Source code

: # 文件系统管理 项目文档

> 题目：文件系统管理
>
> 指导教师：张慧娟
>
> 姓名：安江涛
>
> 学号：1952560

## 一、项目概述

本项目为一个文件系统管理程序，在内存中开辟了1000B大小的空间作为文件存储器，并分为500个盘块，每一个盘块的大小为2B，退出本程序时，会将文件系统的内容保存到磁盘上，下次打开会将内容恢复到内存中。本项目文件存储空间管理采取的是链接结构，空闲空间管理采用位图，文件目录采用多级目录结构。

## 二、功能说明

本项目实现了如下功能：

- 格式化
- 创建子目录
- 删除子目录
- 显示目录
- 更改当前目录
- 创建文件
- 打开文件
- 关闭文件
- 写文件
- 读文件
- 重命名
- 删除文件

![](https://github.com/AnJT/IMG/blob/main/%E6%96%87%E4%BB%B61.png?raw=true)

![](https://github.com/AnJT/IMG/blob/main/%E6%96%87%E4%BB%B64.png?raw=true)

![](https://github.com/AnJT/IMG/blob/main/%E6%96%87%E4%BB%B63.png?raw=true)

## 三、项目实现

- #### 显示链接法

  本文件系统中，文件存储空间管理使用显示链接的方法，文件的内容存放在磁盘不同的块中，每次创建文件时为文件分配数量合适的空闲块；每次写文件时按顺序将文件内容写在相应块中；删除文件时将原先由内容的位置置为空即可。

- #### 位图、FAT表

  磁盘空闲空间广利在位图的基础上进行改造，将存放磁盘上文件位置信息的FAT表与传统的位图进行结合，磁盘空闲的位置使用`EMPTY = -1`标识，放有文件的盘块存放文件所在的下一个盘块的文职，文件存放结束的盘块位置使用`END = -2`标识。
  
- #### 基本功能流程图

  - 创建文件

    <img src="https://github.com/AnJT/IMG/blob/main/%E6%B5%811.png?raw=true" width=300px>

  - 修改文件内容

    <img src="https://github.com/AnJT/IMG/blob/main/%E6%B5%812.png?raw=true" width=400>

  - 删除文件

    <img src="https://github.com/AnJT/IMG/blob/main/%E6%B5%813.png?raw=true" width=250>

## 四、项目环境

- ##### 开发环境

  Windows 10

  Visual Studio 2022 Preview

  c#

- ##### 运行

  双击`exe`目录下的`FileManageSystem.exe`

□ □ □ □ □ □ □

- _Problem requirements_:
Look through the entries above and report each line where the string "main" occurs.

- _Answer area_:
![](https://github.com/AnJT/IMG/blob/main/%E6%96%87%E4%BB%B61.png?raw=true)
![](https://github.com/AnJT/IMG/blob/main/%E6%96%87%E4%BB%B64.png?raw=true)
![](https://github.com/AnJT/IMG/blob/main/%E6%96%87%E4%BB%B63.png?raw=true)
    <img src="https://github.com/AnJT/IMG/blob/main/%E6%B5%811.png?raw=true" width=300px>
    <img src="https://github.com/AnJT/IMG/blob/main/%E6%B5%812.png?raw=true" width=400>
    <img src="https://github.com/AnJT/IMG/blob/main/%E6%B5%813.png?raw=true" width=250>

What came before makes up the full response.